Il presidente di Telecom Colaninno "col comiziaccio contro Berlusconi è
entrato nella competizione per le prossime politiche". Ad affermarlo è
Giuseppe Pisanu (Fi), secondo il quale Colaninno "lega così il suo gruppo
alle sorti della contesa politica nazionale". E per il numero due del
Carroccio, Roberto Maroni, le parole di Colannino confermano i dubbi e le
perplessità della Lega nei confronti dell'operazione Seat-Tmc, "in aperta
violazione della legge".
Sullo stesso tono Elio Veltri, portavoce del movimento di Antonio Di Pietro: "Chi crede di fregare Berlusconi sul suo terreno non ha capito niente e, di fatto, lavora per farlo vincere. Noi vogliamo da sempre il terzo Polo tv - conclude Veltri - ma deve nascere rispettando gli interessi degli utenti e la competitività del mercato. Quindi giù le mani dei partiti e delle lobby".
Il Ccd, per voce del suo capogruppo alla Camera Marco Follini, replica duramente all'intervento di Colaninno: "Sarei curioso di sapere se usa toni altrettanto strafottenti come quelli usati ieri nei confronti dell'opposizione quando parla col suo amico Massimo d'Alema..."
Ma le diatribe politiche sulla vicenda Seat-Tmc si ripercuotono anche sull'andamento dei titoli in Borsa e a farne le spese sono soprattutto i titoli del gruppo guidato da Lorenzo Pellicioli.

Dati da esaminare:
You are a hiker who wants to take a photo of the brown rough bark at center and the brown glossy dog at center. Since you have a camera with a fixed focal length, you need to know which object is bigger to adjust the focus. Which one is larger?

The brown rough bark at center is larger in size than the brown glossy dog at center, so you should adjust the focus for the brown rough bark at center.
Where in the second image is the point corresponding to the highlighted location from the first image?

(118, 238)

--

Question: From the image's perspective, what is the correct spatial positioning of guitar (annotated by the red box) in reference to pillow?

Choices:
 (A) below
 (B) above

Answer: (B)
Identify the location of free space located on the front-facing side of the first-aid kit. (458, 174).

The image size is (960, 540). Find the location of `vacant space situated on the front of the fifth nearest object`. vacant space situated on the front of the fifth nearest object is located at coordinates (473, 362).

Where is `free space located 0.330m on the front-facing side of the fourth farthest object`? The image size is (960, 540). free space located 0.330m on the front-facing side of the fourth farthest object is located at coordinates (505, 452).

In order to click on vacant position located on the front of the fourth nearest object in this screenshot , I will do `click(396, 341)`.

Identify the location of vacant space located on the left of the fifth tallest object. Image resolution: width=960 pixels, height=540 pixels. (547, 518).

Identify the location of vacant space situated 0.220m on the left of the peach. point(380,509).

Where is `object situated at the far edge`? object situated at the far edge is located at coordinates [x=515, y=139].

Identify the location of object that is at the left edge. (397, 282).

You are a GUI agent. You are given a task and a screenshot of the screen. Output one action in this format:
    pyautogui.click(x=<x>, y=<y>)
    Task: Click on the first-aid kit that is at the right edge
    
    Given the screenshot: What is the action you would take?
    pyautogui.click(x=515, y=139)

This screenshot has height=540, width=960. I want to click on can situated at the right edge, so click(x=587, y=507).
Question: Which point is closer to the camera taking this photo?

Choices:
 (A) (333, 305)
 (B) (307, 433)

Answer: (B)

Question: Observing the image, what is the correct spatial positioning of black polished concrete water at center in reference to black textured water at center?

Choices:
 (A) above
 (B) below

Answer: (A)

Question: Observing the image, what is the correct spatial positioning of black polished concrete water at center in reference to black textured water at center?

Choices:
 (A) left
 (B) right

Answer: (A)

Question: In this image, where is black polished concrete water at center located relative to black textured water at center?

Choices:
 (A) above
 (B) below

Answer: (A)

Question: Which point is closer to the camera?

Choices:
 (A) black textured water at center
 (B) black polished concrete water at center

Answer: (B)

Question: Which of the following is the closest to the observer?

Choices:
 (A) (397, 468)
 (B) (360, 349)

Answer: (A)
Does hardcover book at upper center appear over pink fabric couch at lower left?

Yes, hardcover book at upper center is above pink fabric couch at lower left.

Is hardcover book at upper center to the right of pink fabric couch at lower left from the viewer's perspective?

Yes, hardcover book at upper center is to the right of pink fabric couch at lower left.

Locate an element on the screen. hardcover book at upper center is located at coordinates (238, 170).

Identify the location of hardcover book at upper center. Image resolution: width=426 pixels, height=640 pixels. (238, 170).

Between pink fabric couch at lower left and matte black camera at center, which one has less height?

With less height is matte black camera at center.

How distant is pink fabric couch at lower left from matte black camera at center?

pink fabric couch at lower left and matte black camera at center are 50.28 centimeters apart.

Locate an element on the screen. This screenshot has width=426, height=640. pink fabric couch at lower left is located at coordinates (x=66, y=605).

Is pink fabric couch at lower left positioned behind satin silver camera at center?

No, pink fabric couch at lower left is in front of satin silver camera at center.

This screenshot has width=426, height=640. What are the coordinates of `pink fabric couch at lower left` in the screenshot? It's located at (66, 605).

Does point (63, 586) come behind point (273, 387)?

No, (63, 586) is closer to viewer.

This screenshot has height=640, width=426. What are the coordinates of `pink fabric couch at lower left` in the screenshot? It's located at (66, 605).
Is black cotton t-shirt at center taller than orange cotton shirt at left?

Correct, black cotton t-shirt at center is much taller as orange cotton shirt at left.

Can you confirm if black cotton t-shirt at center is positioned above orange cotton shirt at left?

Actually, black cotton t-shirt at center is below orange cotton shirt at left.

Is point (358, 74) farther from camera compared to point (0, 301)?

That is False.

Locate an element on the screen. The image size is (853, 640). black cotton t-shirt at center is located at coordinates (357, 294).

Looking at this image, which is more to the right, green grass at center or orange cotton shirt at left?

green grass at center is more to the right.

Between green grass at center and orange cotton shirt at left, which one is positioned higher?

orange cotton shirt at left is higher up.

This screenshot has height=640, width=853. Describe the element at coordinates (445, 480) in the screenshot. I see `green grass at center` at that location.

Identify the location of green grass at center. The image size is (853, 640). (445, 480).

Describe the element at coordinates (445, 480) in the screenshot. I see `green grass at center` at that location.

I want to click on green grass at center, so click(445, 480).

Istruzioni operative:
1. Riassuma il brano in due frasi.
2. Traduca in inglese la seguente frase del brano: "Ma le diatribe politiche sulla vicenda Seat-Tmc si ripercuotono anche sull'andamento dei titoli in Borsa e a farne le spese sono soprattutto i titoli del gruppo guidato da Lorenzo Pellicioli."
3. Quale incarico ricopre Marco Follini secondo il brano?
Le voci riportate non hanno alcun legame con il brano.

Soluzioni proposte:
1. Esponenti politici come Giuseppe Pisanu, Elio Veltri e Marco Follini criticano l'intervento del presidente di Telecom Colaninno, mentre per Roberto Maroni le sue parole confermano i dubbi della Lega sull'operazione Seat-Tmc. Le polemiche sulla vicenda si ripercuotono anche sui titoli in Borsa, soprattutto su quelli del gruppo guidato da Lorenzo Pellicioli.

2. But the political disputes over the Seat-Tmc affair are also affecting the performance of stocks on the stock exchange, and those paying the price are above all the shares of the group led by Lorenzo Pellicioli.

3. È il capogruppo del Ccd alla Camera.